╔══
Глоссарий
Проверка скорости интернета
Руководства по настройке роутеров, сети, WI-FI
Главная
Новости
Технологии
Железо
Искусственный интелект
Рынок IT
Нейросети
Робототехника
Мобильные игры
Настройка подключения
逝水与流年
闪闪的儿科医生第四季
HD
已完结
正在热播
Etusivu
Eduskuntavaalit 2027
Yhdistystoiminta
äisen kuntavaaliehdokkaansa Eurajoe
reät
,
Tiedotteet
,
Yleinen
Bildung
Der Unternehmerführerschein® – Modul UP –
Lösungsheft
╚══
╔══
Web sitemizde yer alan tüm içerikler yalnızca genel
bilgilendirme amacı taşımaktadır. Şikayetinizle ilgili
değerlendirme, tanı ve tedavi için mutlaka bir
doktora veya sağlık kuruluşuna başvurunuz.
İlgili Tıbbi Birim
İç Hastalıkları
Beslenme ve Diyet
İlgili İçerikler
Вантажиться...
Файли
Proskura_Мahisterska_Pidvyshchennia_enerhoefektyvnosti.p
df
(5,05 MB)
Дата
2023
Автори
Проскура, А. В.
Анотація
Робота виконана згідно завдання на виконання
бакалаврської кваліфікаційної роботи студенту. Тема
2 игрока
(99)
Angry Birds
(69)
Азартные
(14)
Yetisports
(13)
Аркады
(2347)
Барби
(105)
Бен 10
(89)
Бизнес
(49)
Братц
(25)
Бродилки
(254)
╚══
Gather every line in the items above that contains the word "İlgili", matching uppercase and lowercase exactly.

İlgili Tıbbi Birim
İlgili İçerikler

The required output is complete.